▶ _Assigned task_: Rewrite the stretch of data from the start through the line that contains "Heb jij een nieuwstip voor onze", swapping every "Bosch" for "BOSCH" and leaving all else unchanged.

Segment Open

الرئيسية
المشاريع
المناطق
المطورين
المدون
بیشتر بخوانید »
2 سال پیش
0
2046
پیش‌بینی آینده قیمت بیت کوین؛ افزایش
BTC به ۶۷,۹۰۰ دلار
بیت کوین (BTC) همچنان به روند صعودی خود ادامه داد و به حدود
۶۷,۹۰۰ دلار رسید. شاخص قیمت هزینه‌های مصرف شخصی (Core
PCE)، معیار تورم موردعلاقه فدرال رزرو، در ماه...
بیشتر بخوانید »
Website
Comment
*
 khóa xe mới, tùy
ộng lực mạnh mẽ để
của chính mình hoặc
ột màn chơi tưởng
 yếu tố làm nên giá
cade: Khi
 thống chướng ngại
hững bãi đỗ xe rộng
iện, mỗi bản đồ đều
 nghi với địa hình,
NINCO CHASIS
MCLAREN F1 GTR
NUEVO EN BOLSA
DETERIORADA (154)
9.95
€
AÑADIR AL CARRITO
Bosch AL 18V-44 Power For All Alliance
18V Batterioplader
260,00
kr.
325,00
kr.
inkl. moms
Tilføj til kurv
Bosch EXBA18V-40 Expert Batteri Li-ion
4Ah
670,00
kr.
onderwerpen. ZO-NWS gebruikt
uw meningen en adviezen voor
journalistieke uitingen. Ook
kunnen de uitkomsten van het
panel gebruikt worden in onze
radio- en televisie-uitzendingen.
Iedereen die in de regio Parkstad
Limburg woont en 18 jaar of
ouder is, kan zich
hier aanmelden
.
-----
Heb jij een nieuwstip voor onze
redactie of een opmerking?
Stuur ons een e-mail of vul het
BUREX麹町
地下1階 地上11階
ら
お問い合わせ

Segment Closed

▶ _Answer section_:
الرئيسية
المشاريع
المناطق
المطورين
المدون
بیشتر بخوانید »
2 سال پیش
0
2046
پیش‌بینی آینده قیمت بیت کوین؛ افزایش
BTC به ۶۷,۹۰۰ دلار
بیت کوین (BTC) همچنان به روند صعودی خود ادامه داد و به حدود
۶۷,۹۰۰ دلار رسید. شاخص قیمت هزینه‌های مصرف شخصی (Core
PCE)، معیار تورم موردعلاقه فدرال رزرو، در ماه...
بیشتر بخوانید »
Website
Comment
*
 khóa xe mới, tùy
ộng lực mạnh mẽ để
của chính mình hoặc
ột màn chơi tưởng
 yếu tố làm nên giá
cade: Khi
 thống chướng ngại
hững bãi đỗ xe rộng
iện, mỗi bản đồ đều
 nghi với địa hình,
NINCO CHASIS
MCLAREN F1 GTR
NUEVO EN BOLSA
DETERIORADA (154)
9.95
€
AÑADIR AL CARRITO
BOSCH AL 18V-44 Power For All Alliance
18V Batterioplader
260,00
kr.
325,00
kr.
inkl. moms
Tilføj til kurv
BOSCH EXBA18V-40 Expert Batteri Li-ion
4Ah
670,00
kr.
onderwerpen. ZO-NWS gebruikt
uw meningen en adviezen voor
journalistieke uitingen. Ook
kunnen de uitkomsten van het
panel gebruikt worden in onze
radio- en televisie-uitzendingen.
Iedereen die in de regio Parkstad
Limburg woont en 18 jaar of
ouder is, kan zich
hier aanmelden
.
-----
Heb jij een nieuwstip voor onze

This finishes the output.